Stored data entries:

== Segment start ==

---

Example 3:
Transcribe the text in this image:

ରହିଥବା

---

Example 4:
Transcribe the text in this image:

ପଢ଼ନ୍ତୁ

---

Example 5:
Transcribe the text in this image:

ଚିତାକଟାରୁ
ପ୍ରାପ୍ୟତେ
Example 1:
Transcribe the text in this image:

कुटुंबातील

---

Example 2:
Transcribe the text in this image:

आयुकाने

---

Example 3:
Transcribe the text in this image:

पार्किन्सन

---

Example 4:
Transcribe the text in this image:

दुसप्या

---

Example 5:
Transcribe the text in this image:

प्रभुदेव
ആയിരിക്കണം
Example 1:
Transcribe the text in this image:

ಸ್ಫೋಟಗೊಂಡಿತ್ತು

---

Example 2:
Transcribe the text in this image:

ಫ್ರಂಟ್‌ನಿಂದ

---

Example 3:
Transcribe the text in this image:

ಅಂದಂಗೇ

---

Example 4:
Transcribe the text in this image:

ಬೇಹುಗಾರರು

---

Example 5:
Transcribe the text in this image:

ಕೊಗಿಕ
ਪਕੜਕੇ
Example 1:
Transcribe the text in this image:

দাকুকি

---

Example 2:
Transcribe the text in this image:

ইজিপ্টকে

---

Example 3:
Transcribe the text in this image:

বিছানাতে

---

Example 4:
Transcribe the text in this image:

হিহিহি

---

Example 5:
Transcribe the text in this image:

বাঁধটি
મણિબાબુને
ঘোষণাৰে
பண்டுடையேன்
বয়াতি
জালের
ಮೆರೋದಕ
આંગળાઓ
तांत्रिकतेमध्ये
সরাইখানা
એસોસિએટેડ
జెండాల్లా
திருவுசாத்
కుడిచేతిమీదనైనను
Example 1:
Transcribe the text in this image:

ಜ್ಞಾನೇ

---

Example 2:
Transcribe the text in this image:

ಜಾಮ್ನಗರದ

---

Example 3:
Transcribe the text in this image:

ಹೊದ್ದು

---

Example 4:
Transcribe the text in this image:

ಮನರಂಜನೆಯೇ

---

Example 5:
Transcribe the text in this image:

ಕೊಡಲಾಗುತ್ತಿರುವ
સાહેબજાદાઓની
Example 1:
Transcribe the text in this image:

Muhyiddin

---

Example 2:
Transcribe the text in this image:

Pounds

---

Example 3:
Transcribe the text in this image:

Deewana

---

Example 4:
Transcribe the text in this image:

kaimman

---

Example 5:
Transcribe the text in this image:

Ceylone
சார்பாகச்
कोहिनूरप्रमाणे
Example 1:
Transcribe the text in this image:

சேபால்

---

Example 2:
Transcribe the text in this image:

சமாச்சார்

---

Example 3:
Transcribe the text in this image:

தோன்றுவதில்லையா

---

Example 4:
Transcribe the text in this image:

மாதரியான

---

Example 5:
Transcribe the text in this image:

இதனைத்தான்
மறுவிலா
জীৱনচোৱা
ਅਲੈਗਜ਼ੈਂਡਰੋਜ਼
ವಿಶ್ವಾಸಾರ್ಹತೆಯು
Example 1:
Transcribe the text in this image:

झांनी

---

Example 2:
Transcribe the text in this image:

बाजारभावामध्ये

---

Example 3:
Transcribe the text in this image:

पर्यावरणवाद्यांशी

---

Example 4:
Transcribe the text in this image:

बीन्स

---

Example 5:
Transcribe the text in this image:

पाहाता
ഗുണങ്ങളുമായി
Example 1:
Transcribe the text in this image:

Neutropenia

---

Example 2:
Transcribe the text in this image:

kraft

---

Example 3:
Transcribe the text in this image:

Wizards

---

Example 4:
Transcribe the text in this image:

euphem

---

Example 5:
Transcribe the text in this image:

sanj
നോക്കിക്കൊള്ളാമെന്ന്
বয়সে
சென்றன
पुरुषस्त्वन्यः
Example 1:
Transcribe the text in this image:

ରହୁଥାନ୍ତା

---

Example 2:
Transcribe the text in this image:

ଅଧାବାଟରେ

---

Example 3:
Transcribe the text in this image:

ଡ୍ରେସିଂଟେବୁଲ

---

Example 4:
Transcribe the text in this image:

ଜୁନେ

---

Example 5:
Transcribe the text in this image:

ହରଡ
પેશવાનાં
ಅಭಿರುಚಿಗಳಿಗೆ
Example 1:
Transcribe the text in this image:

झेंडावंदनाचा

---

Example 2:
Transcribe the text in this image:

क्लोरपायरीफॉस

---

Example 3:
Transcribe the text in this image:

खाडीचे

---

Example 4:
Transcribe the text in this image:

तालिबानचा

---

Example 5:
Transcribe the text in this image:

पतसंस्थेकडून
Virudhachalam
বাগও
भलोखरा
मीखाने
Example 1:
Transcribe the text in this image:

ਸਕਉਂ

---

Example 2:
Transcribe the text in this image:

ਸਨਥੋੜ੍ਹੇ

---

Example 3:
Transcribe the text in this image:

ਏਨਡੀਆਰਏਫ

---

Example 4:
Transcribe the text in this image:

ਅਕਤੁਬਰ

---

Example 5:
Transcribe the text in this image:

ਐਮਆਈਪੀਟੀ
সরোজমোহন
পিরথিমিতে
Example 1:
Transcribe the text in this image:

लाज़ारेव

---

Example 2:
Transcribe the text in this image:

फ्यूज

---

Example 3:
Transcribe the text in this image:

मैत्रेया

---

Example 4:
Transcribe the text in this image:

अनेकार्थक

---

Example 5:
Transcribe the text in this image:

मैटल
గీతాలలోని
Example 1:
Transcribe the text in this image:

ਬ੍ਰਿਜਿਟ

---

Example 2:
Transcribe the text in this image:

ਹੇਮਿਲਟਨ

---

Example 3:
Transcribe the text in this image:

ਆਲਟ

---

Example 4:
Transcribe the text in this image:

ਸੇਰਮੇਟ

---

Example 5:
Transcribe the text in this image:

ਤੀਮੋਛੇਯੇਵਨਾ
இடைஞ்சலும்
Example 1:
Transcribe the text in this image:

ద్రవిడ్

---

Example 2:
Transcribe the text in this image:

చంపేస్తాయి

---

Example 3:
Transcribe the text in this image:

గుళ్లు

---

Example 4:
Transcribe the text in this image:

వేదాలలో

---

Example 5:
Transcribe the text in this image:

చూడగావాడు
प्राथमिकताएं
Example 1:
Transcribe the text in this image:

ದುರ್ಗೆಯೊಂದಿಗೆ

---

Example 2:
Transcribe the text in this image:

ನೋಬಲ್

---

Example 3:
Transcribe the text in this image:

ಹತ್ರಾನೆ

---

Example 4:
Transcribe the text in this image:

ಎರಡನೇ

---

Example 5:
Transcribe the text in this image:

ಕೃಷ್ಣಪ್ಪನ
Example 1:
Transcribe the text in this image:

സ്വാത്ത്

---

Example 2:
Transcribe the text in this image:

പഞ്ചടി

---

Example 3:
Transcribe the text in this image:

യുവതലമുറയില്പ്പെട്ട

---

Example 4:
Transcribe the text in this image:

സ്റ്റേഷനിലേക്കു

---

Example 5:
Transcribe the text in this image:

== Segment end ==

With nothing left out, copy every record exactly.

---

Example 3:
Transcribe the text in this image:

ରହିଥବା

---

Example 4:
Transcribe the text in this image:

ପଢ଼ନ୍ତୁ

---

Example 5:
Transcribe the text in this image:

ଚିତାକଟାରୁ
ପ୍ରାପ୍ୟତେ
Example 1:
Transcribe the text in this image:

कुटुंबातील

---

Example 2:
Transcribe the text in this image:

आयुकाने

---

Example 3:
Transcribe the text in this image:

पार्किन्सन

---

Example 4:
Transcribe the text in this image:

दुसप्या

---

Example 5:
Transcribe the text in this image:

प्रभुदेव
ആയിരിക്കണം
Example 1:
Transcribe the text in this image:

ಸ್ಫೋಟಗೊಂಡಿತ್ತು

---

Example 2:
Transcribe the text in this image:

ಫ್ರಂಟ್‌ನಿಂದ

---

Example 3:
Transcribe the text in this image:

ಅಂದಂಗೇ

---

Example 4:
Transcribe the text in this image:

ಬೇಹುಗಾರರು

---

Example 5:
Transcribe the text in this image:

ಕೊಗಿಕ
ਪਕੜਕੇ
Example 1:
Transcribe the text in this image:

দাকুকি

---

Example 2:
Transcribe the text in this image:

ইজিপ্টকে

---

Example 3:
Transcribe the text in this image:

বিছানাতে

---

Example 4:
Transcribe the text in this image:

হিহিহি

---

Example 5:
Transcribe the text in this image:

বাঁধটি
મણિબાબુને
ঘোষণাৰে
பண்டுடையேன்
বয়াতি
জালের
ಮೆರೋದಕ
આંગળાઓ
तांत्रिकतेमध्ये
সরাইখানা
એસોસિએટેડ
జెండాల్లా
திருவுசாத்
కుడిచేతిమీదనైనను
Example 1:
Transcribe the text in this image:

ಜ್ಞಾನೇ

---

Example 2:
Transcribe the text in this image:

ಜಾಮ್ನಗರದ

---

Example 3:
Transcribe the text in this image:

ಹೊದ್ದು

---

Example 4:
Transcribe the text in this image:

ಮನರಂಜನೆಯೇ

---

Example 5:
Transcribe the text in this image:

ಕೊಡಲಾಗುತ್ತಿರುವ
સાહેબજાદાઓની
Example 1:
Transcribe the text in this image:

Muhyiddin

---

Example 2:
Transcribe the text in this image:

Pounds

---

Example 3:
Transcribe the text in this image:

Deewana

---

Example 4:
Transcribe the text in this image:

kaimman

---

Example 5:
Transcribe the text in this image:

Ceylone
சார்பாகச்
कोहिनूरप्रमाणे
Example 1:
Transcribe the text in this image:

சேபால்

---

Example 2:
Transcribe the text in this image:

சமாச்சார்

---

Example 3:
Transcribe the text in this image:

தோன்றுவதில்லையா

---

Example 4:
Transcribe the text in this image:

மாதரியான

---

Example 5:
Transcribe the text in this image:

இதனைத்தான்
மறுவிலா
জীৱনচোৱা
ਅਲੈਗਜ਼ੈਂਡਰੋਜ਼
ವಿಶ್ವಾಸಾರ್ಹತೆಯು
Example 1:
Transcribe the text in this image:

झांनी

---

Example 2:
Transcribe the text in this image:

बाजारभावामध्ये

---

Example 3:
Transcribe the text in this image:

पर्यावरणवाद्यांशी

---

Example 4:
Transcribe the text in this image:

बीन्स

---

Example 5:
Transcribe the text in this image:

पाहाता
ഗുണങ്ങളുമായി
Example 1:
Transcribe the text in this image:

Neutropenia

---

Example 2:
Transcribe the text in this image:

kraft

---

Example 3:
Transcribe the text in this image:

Wizards

---

Example 4:
Transcribe the text in this image:

euphem

---

Example 5:
Transcribe the text in this image:

sanj
നോക്കിക്കൊള്ളാമെന്ന്
বয়সে
சென்றன
पुरुषस्त्वन्यः
Example 1:
Transcribe the text in this image:

ରହୁଥାନ୍ତା

---

Example 2:
Transcribe the text in this image:

ଅଧାବାଟରେ

---

Example 3:
Transcribe the text in this image:

ଡ୍ରେସିଂଟେବୁଲ

---

Example 4:
Transcribe the text in this image:

ଜୁନେ

---

Example 5:
Transcribe the text in this image:

ହରଡ
પેશવાનાં
ಅಭಿರುಚಿಗಳಿಗೆ
Example 1:
Transcribe the text in this image:

झेंडावंदनाचा

---

Example 2:
Transcribe the text in this image:

क्लोरपायरीफॉस

---

Example 3:
Transcribe the text in this image:

खाडीचे

---

Example 4:
Transcribe the text in this image:

तालिबानचा

---

Example 5:
Transcribe the text in this image:

पतसंस्थेकडून
Virudhachalam
বাগও
भलोखरा
मीखाने
Example 1:
Transcribe the text in this image:

ਸਕਉਂ

---

Example 2:
Transcribe the text in this image:

ਸਨਥੋੜ੍ਹੇ

---

Example 3:
Transcribe the text in this image:

ਏਨਡੀਆਰਏਫ

---

Example 4:
Transcribe the text in this image:

ਅਕਤੁਬਰ

---

Example 5:
Transcribe the text in this image:

ਐਮਆਈਪੀਟੀ
সরোজমোহন
পিরথিমিতে
Example 1:
Transcribe the text in this image:

लाज़ारेव

---

Example 2:
Transcribe the text in this image:

फ्यूज

---

Example 3:
Transcribe the text in this image:

मैत्रेया

---

Example 4:
Transcribe the text in this image:

अनेकार्थक

---

Example 5:
Transcribe the text in this image:

मैटल
గీతాలలోని
Example 1:
Transcribe the text in this image:

ਬ੍ਰਿਜਿਟ

---

Example 2:
Transcribe the text in this image:

ਹੇਮਿਲਟਨ

---

Example 3:
Transcribe the text in this image:

ਆਲਟ

---

Example 4:
Transcribe the text in this image:

ਸੇਰਮੇਟ

---

Example 5:
Transcribe the text in this image:

ਤੀਮੋਛੇਯੇਵਨਾ
இடைஞ்சலும்
Example 1:
Transcribe the text in this image:

ద్రవిడ్

---

Example 2:
Transcribe the text in this image:

చంపేస్తాయి

---

Example 3:
Transcribe the text in this image:

గుళ్లు

---

Example 4:
Transcribe the text in this image:

వేదాలలో

---

Example 5:
Transcribe the text in this image:

చూడగావాడు
प्राथमिकताएं
Example 1:
Transcribe the text in this image:

ದುರ್ಗೆಯೊಂದಿಗೆ

---

Example 2:
Transcribe the text in this image:

ನೋಬಲ್

---

Example 3:
Transcribe the text in this image:

ಹತ್ರಾನೆ

---

Example 4:
Transcribe the text in this image:

ಎರಡನೇ

---

Example 5:
Transcribe the text in this image:

ಕೃಷ್ಣಪ್ಪನ
Example 1:
Transcribe the text in this image:

സ്വാത്ത്

---

Example 2:
Transcribe the text in this image:

പഞ്ചടി

---

Example 3:
Transcribe the text in this image:

യുവതലമുറയില്പ്പെട്ട

---

Example 4:
Transcribe the text in this image:

സ്റ്റേഷനിലേക്കു

---

Example 5:
Transcribe the text in this image:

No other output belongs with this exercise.